Boots: 'Too early' for government focus on hub-and-spoke
Centralised dispensing must not replace face-to-face care, the health and beauty giant says
EXCLUSIVE
It is “too early” for the government to base its pharmacy funding decisions on hub-and-spoke technology, Boots has said.
The Department of Health (DH) believes that changing the law to allow independent pharmacies to dispense medicines from a central hub will lower contractors' operating costs, it said last week (January 22).

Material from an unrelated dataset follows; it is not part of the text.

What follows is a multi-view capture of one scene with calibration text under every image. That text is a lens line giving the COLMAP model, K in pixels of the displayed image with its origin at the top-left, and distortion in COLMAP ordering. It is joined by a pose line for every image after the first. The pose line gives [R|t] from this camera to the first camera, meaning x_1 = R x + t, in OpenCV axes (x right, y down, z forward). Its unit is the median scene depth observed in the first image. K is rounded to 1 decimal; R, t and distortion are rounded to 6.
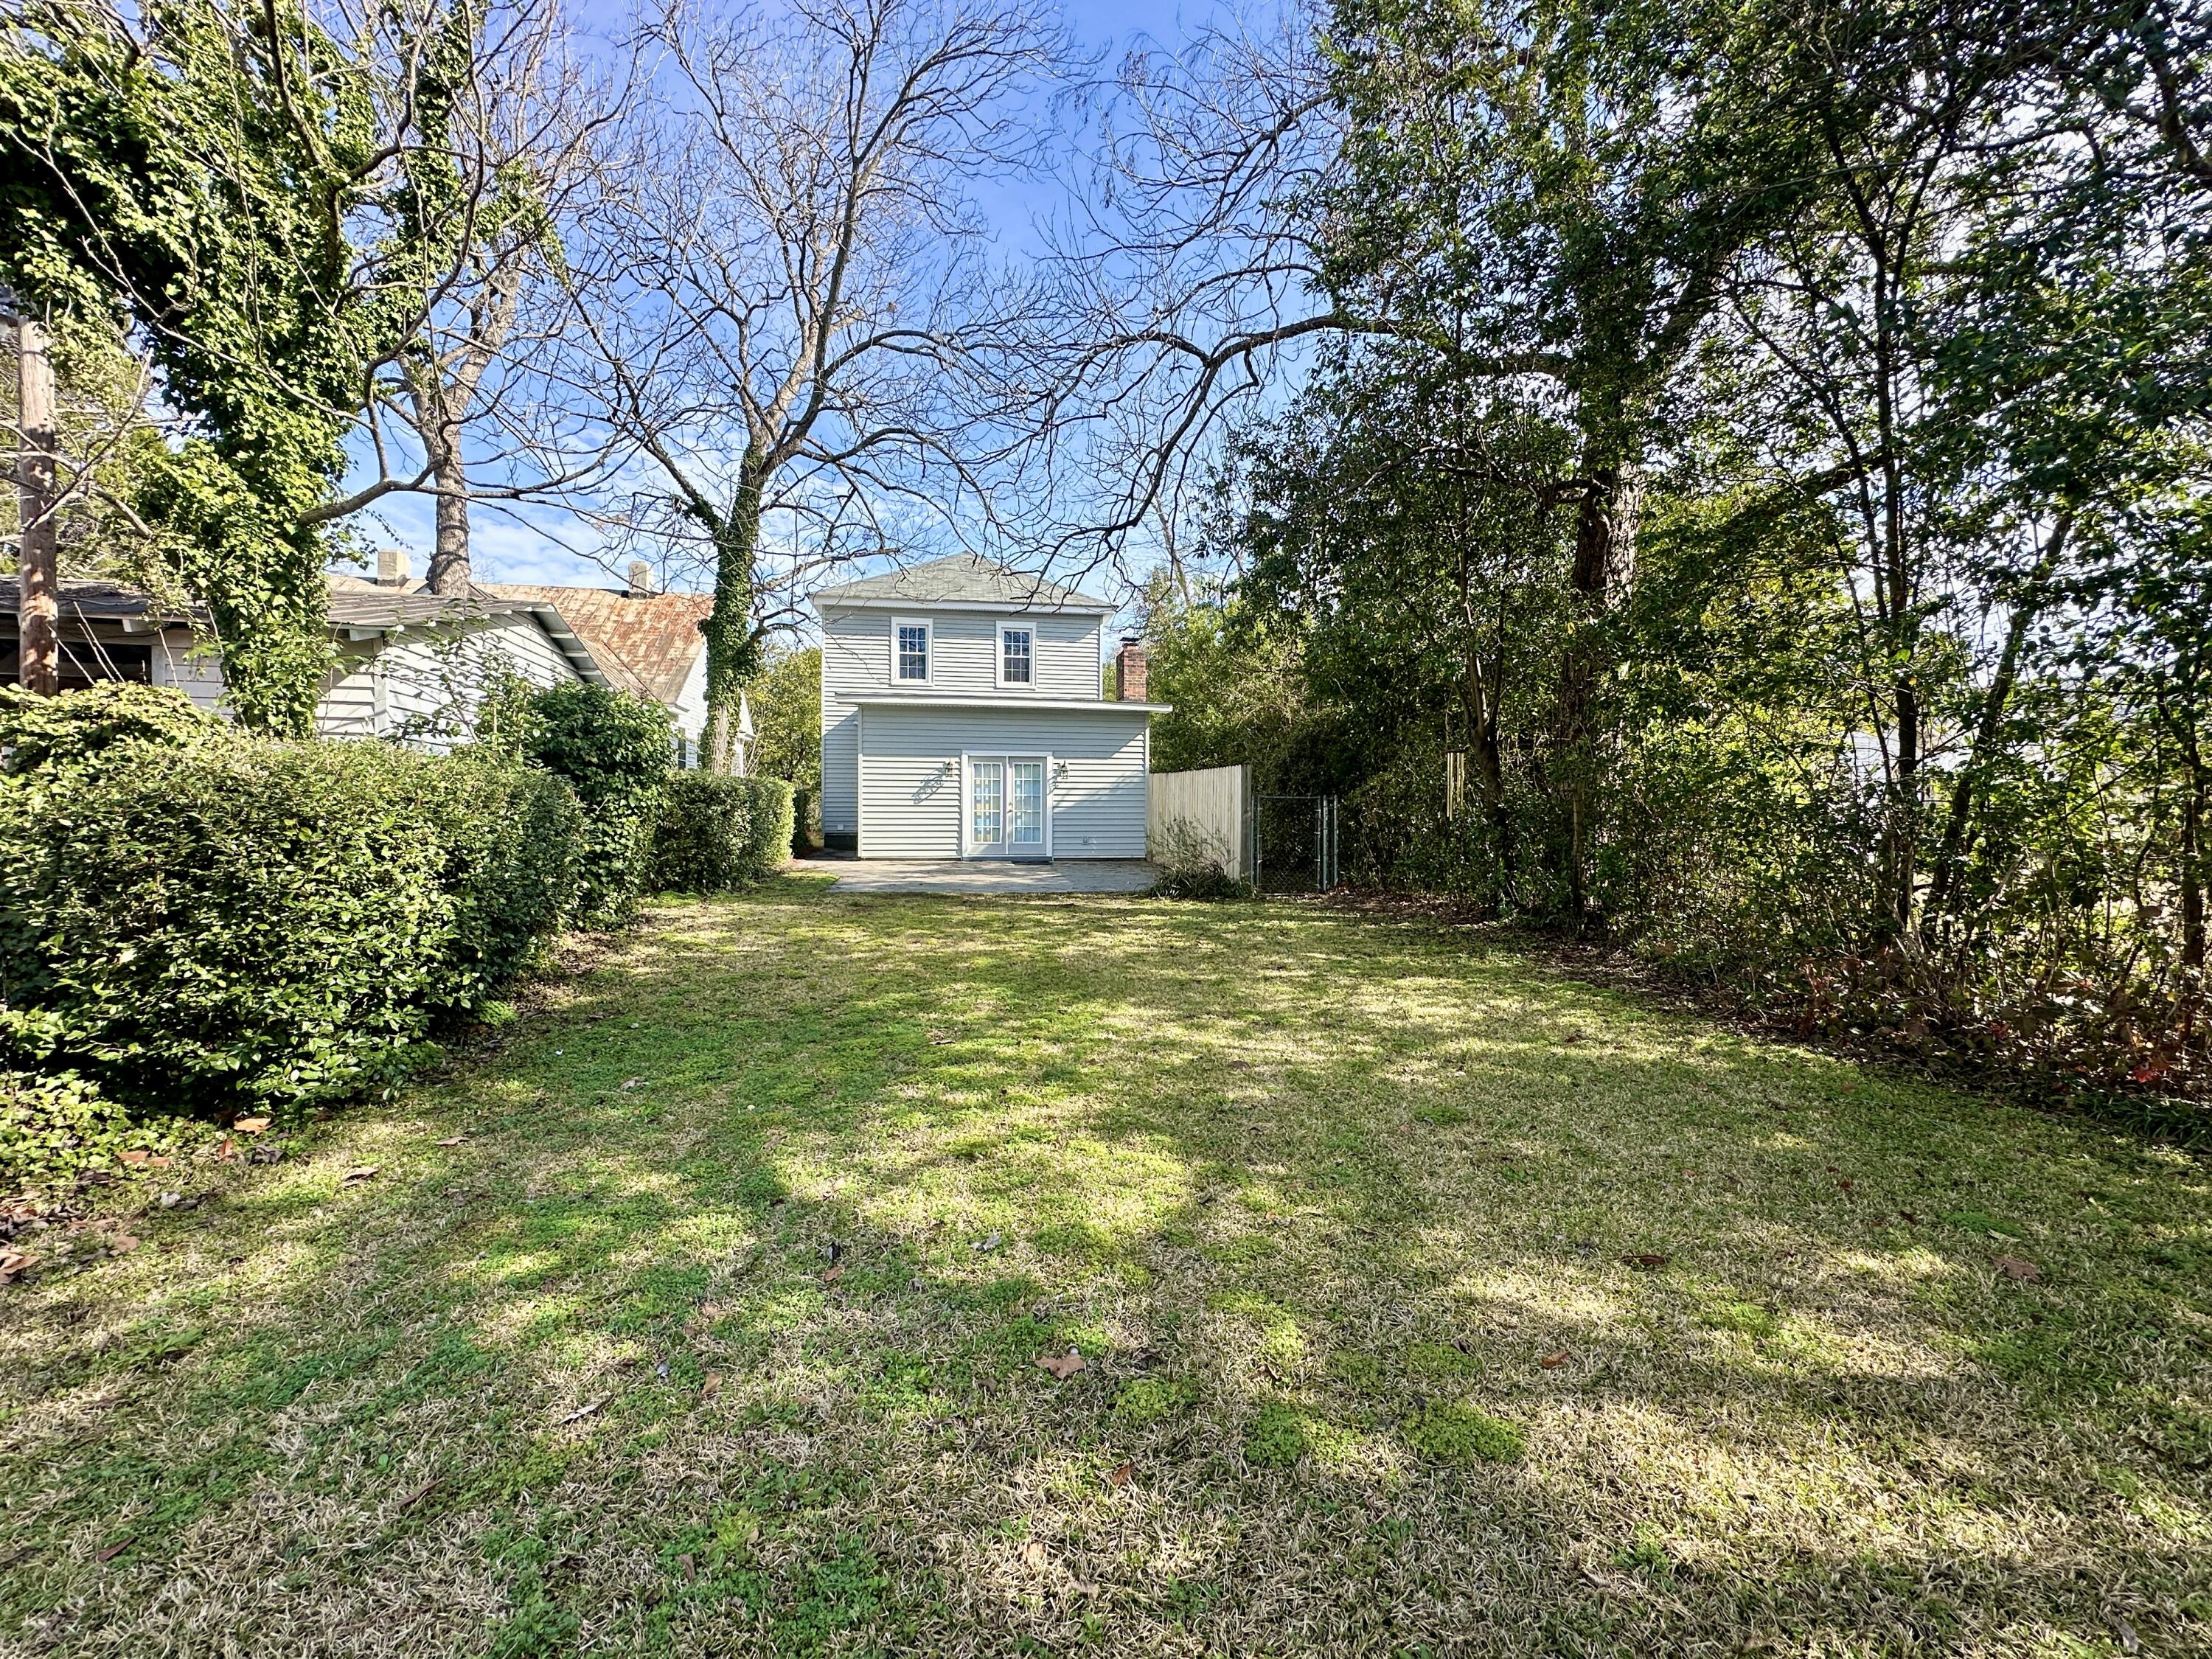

Encouraging the use of this model is one way to make the sector more "efficient and innovative", it said in a briefing document explaining the planned 6% cut to pharmacy funding.
But Boots pharmacy operations director Peter Bainbridge told C+D that automated dispensing is “in its infancy”. "It is too early for the government to make settlement decisions [based] on this technology," he said.
Boots' centralised dispensing system
While centralised dispensing can “support...face-to-face advice from a health professional”, it must not replace it, he stressed. "[Pharmacists] need to be where people live and work," he added.
Boots is in the "early stages" of piloting its dispensing support pharmacy, which is an “alternative” to the hub-and-spoke model, Mr Bainbridge told C+D.
The pharmacy, which launched in Preston in 2014, is designed to “free up pharmacists” from dispensing and allow them to spend more time with patients, he said. The system differs from a hub-and-spoke model because the prescription remains in-store at all times.
England’s chief pharmaceutical officer Keith Ridge predicted last year that hubs could dispense up to two-thirds of England’s prescriptions. Last November, the government announced that a consultation into changing the law to allow independents to operate hub-and-spoke dispensing will begin "early" this year.